While Leonard is often credited as the father of the modern pit stop, Glen was equally as responsible. The two developed a communication and strategy plan that was one of the best in NASCAR for several decades.

Wood Brothers Racing, which has 99 Cup victories, remains the oldest continuous racing team in NASCAR. Among the drivers that have raced for the team are Hall of Famers David Pearson, Curtis Turner, Junior Johnson, Joe Weatherly, Fred Lorenzen, Cale Yarborough, Dale Jarrett and Bill Elliott.

Born on July 18, 1925, Glen retired as a driver at the age of 39, assuming full-time duties as the team’s chief administrator, a role that he handled for nearly 30 years before relegating the role to sons Eddie and Len.

Through the years, Wood’s name mysteriously changed. His birth certificate lists his first name as Glenn, but somewhere along the way the last letter was dropped.

Wood received the colorful nickname of “Wood Chopper” early on for how he used to cut timber at a Virginia sawmill. But when Glen started racing, that nickname followed him and became somewhat of a calling card for his winning ways.

“When he pulled into a racetrack, and the announcer would say, ‘Here comes the Wood Chopper from Stuart, Virginia,’ you knew you had a challenger that night,” Ned Jarrett, a fellow NASCAR Hall of Famer, said of Glen Wood in a 2012 NASCAR Hall video of Glen Wood’s career. “Glen Wood, he was the master.”

Kyle Petty, who drove for the Wood Brothers during his career, was a Hall of Fame voter when the group discussed who to induct in the 2012 class. Behind the closed doors, Petty made an impassioned speech for the voters to select Wood for induction.

“I think people forget the breadth of somebody’s career sometimes when it spans as long as his,” Kyle Petty said that day in 2011.

In a statement, Edsel B. Ford II, member of the Board of Directors for Ford Motor Company, said of Wood’s passing:

“This is a difficult day for all of us at Ford Motor Company. Glen Wood was the founding patriarch of the oldest continuously operating NASCAR Cup Series team and we consider Wood Brothers Racing a part of our family, the Ford Family. The Wood Brothers race team, by any measure, has been one of the most successful racing operations in the history of NASCAR. Most importantly for our company, Glen and his family have remained loyal to Ford throughout their 69-year history.

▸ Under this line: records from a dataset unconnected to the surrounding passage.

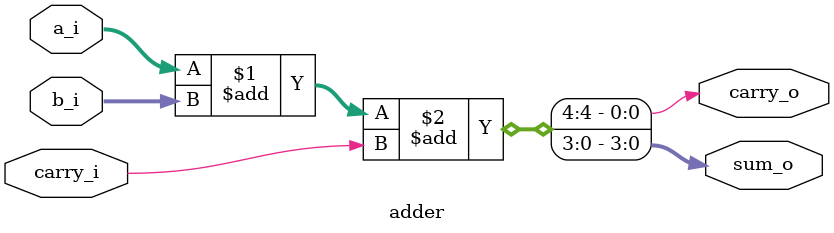
<source format=sv>
module adder #(
    parameter integer DATA_WIDTH = 4
) (
    input  logic unsigned [DATA_WIDTH - 1:0] a_i,
    input  logic unsigned [DATA_WIDTH - 1:0] b_i,
    input  logic carry_i,
    output logic unsigned [DATA_WIDTH - 1:0] sum_o,
    output logic carry_o
);

assign {carry_o, sum_o} = a_i + b_i + carry_i;

initial begin
    $dumpfile("dump.vcd");
    $dumpvars(1, adder);
end
    
endmodule
</source>
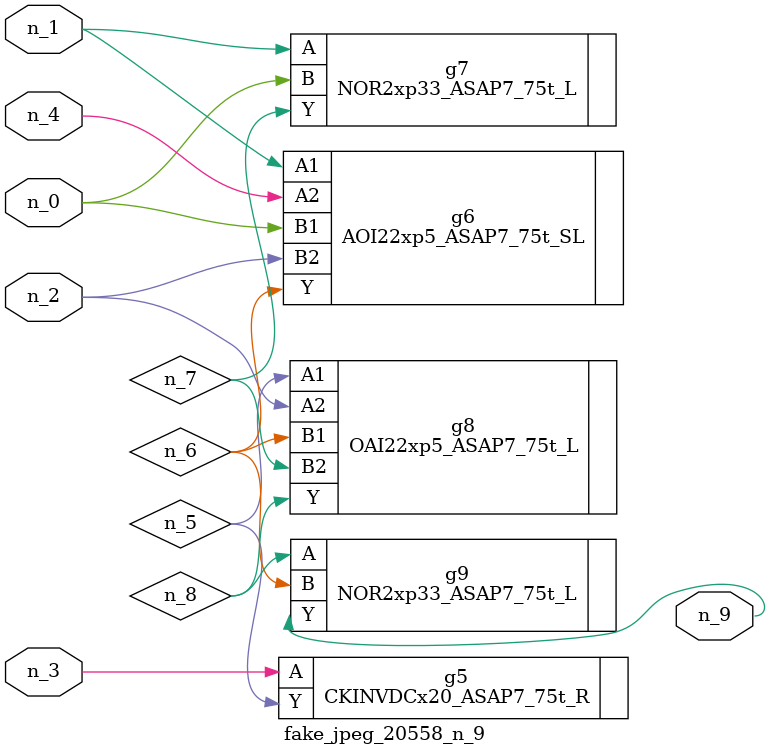
<source format=v>
module fake_jpeg_20558_n_9 (n_3, n_2, n_1, n_0, n_4, n_9);

input n_3;
input n_2;
input n_1;
input n_0;
input n_4;

output n_9;

wire n_8;
wire n_6;
wire n_5;
wire n_7;

CKINVDCx20_ASAP7_75t_R g5 ( 
.A(n_3),
.Y(n_5)
);

AOI22xp5_ASAP7_75t_SL g6 ( 
.A1(n_1),
.A2(n_4),
.B1(n_0),
.B2(n_2),
.Y(n_6)
);

NOR2xp33_ASAP7_75t_L g7 ( 
.A(n_1),
.B(n_0),
.Y(n_7)
);

OAI22xp5_ASAP7_75t_L g8 ( 
.A1(n_5),
.A2(n_2),
.B1(n_6),
.B2(n_7),
.Y(n_8)
);

NOR2xp33_ASAP7_75t_L g9 ( 
.A(n_8),
.B(n_6),
.Y(n_9)
);


endmodule
</source>
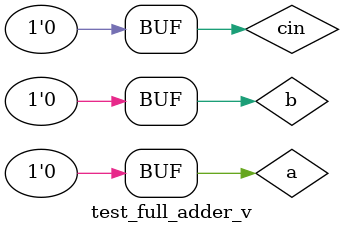
<source format=v>
`timescale 1ns / 1ps


module test_full_adder_v;

    // Inputs
    reg a;
    reg b;
    reg cin;

    // Outputs
    wire s;
    wire cout;

    // Instantiate the Unit Under Test (UUT)
    full_adder uut (
        .s(s), 
        .cout(cout), 
        .a(a), 
        .b(b), 
        .cin(cin)
    );

    initial begin
        // Initialize Inputs
        a = 0;
        b = 0;
        cin = 0;
        
        // Wait 100 ns for global reset to finish
        #100;
        
        // Add stimulus here
        //125 ns
        #25;    a = 1'b1;
        //150 ns
        #25;    a = 1'b0;   b = 1'b1;
        //175 ns
        #25;    b = 1'b0;   cin = 1'b1;
        //200 ns
        #25;    a = 1'b1;
        //225 ns
        #25;    a = 1'b0;   b = 1'b1;
        //250 ns
        #25;    a = 1'b1;   cin = 1'b0;
        //275 ns
        #25;    cin = 1'b1;
        //300 ns
        #25;    a = 1'b0;   b = 1'b0;   cin = 1'b0;
    end

endmodule
</source>
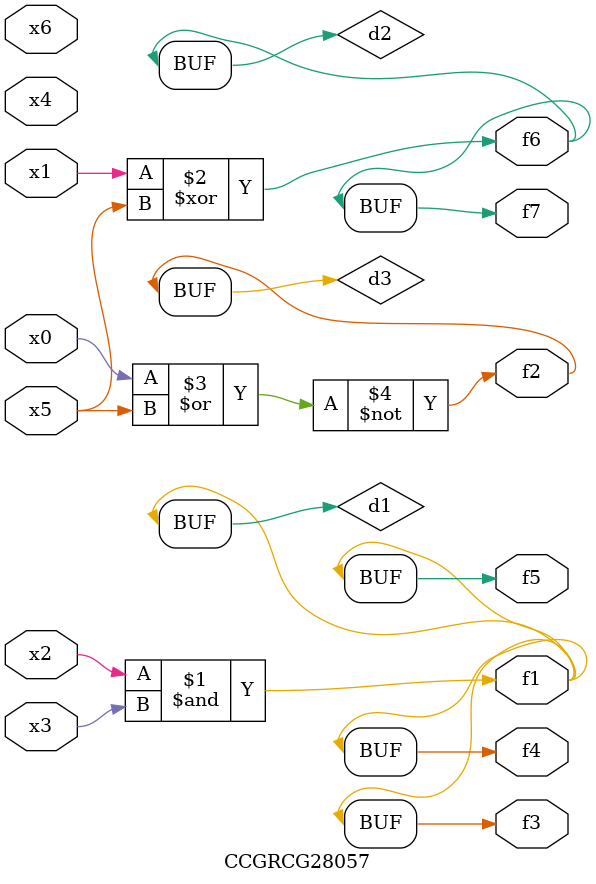
<source format=v>
module CCGRCG28057(
	input x0, x1, x2, x3, x4, x5, x6,
	output f1, f2, f3, f4, f5, f6, f7
);

	wire d1, d2, d3;

	and (d1, x2, x3);
	xor (d2, x1, x5);
	nor (d3, x0, x5);
	assign f1 = d1;
	assign f2 = d3;
	assign f3 = d1;
	assign f4 = d1;
	assign f5 = d1;
	assign f6 = d2;
	assign f7 = d2;
endmodule

</source>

“Glen was an innovator who, along with his family, changed the sport itself.  But, more importantly, he was a true Southern gentleman who was quick with a smile and a handshake and he was a man of his word.   I will cherish the memories of our chats in the NASCAR garage, at their race shop in Mooresville or the racing museum in Stuart.  My most memorable moment with Glen was with he and his family in the #21 pit box watching Trevor Bayne win the 2011 Daytona 500 and the celebration that followed in victory lane.”

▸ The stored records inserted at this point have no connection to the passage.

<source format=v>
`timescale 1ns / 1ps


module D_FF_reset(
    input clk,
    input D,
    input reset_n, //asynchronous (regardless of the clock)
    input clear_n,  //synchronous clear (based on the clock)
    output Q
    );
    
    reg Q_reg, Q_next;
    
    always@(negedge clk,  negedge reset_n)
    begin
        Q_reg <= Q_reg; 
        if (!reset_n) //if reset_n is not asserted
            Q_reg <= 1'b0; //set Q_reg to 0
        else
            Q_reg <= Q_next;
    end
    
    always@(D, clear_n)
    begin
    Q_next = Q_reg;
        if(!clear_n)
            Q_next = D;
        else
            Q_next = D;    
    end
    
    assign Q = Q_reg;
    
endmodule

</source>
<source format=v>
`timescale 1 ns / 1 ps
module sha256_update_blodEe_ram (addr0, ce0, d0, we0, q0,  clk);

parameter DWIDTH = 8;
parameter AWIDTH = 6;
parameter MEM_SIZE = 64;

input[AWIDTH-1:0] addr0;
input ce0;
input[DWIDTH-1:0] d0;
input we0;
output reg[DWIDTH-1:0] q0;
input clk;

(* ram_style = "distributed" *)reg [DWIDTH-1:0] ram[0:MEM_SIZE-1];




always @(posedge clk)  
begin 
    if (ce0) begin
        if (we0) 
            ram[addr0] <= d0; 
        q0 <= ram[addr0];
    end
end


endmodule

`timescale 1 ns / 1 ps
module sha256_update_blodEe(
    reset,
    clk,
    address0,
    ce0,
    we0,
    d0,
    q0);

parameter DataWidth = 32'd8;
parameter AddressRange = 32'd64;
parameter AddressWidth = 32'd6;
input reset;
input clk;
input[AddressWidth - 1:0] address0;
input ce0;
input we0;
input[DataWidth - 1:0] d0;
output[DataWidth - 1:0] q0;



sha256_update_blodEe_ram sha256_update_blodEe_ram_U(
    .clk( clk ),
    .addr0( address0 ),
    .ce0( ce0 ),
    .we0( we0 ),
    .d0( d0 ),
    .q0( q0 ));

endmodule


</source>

In a statement, NASCAR’s Jim France said: “In every way, Glen Wood was an original. In building the famed Wood Brothers Racing at the very beginnings of our sport, Glen laid a foundation for NASCAR excellence that remains to this day. As both a driver and a team owner, he was, and always will be, the gold standard. But personally, even more significant than his exemplary on-track record, he was a true gentleman and a close confidant to my father, mother and brother. On behalf of the France family and all of NASCAR, I send my condolences to the entire Wood family for the loss of a NASCAR giant.”

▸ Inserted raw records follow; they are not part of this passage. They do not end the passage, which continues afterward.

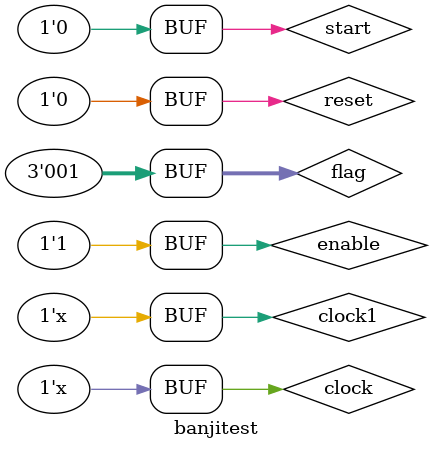
<source format=v>
`timescale 1ns / 1ps


module banjitest;

	// Inputs
	reg reset;
	reg clock1;
	//reg clock;
	reg enable;
	reg start;
	reg [2:0] flag;

	// Outputs
	wire [7:0] d_addr;
	wire [7:0] i_addr;
	wire d_we;
	wire [15:0] d_dataout;
	wire [6:0] a_g;
	wire [3:0] en;

	// Instantiate the Unit Under Test (UUT)
	haha uut (
		.reset(reset), 
		.clock(clock),
		.clock1(clock1), 
		.enable(enable), 
		.start(start), 
		.flag(flag), 
		.d_addr(d_addr), 
		.i_addr(i_addr), 
		.d_we(d_we), 
		.d_dataout(d_dataout), 
		.a_g(a_g), 
		.en(en)
	);


always#1  clock1 = ~clock1; 
always#5  clock = ~clock;
	initial begin
		// Initialize Inputs
		clock1 = 0;
		reset = 0;
		clock = 0;
		//i_datain = 0;
		//d_datain = 0;
		enable = 0;
		start = 0;
		flag = 0;

		// Wait 100 ns for global reset to finish
		#100;

		// Add stimulus here
 $display("pc:idir:regA:regB:regC:dr:dout:w:reC1:gr0 :gr1 :gr2 :gr3 :gr4 :gr5 :gr6 :gr7 :zf:nf:cf");
    $monitor("%h:%h:%h:%h:%h:%h:%h:%h:%h:%h:%h:%h:%h:%h:%h:%h:%h:%h:%h", 
	uut.pc,uut.id_ir, uut.reg_A, uut.reg_B, uut.reg_C,
   	d_addr, d_dataout,d_we, uut.reg_C1, uut.gr[0],uut.gr[1], uut.gr[2], uut.gr[3],uut.gr[4],uut.gr[5],uut.gr[6],uut.gr[7],uut.zf,uut.nf,uut.cf);
	
enable <= 1; 

#10 reset <= 1;start <=1;
#10 reset <= 0;
#10 start <= 0;
#10 flag <= 3'b001;
		// Wait 100 ns for global reset to finish

        
		// Add stimulus here

	end
      
endmodule


</source>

In a statement, Indianapolis Motor Speedway President J. Douglas Boles said: “Everyone at the Indianapolis Motor Speedway is saddened by the passing of Glen Wood. The word ‘legendary’ sometimes is overused, but it absolutely fits Glen and the team that he and his brother, Leonard, founded and built into a powerhouse in NASCAR. Wood Brothers Racing has such a deep, rich connection to IMS through its multiple entries in the Brickyard 400 and by serving as the pit crew for the Lotus/Ford that Jim Clark drove to victory in the 1965 Indianapolis 500. Glen’s legacy as a fine driver and motorsports innovator will be matched only by his enduring status as one of racing’s true gentlemen and class acts.”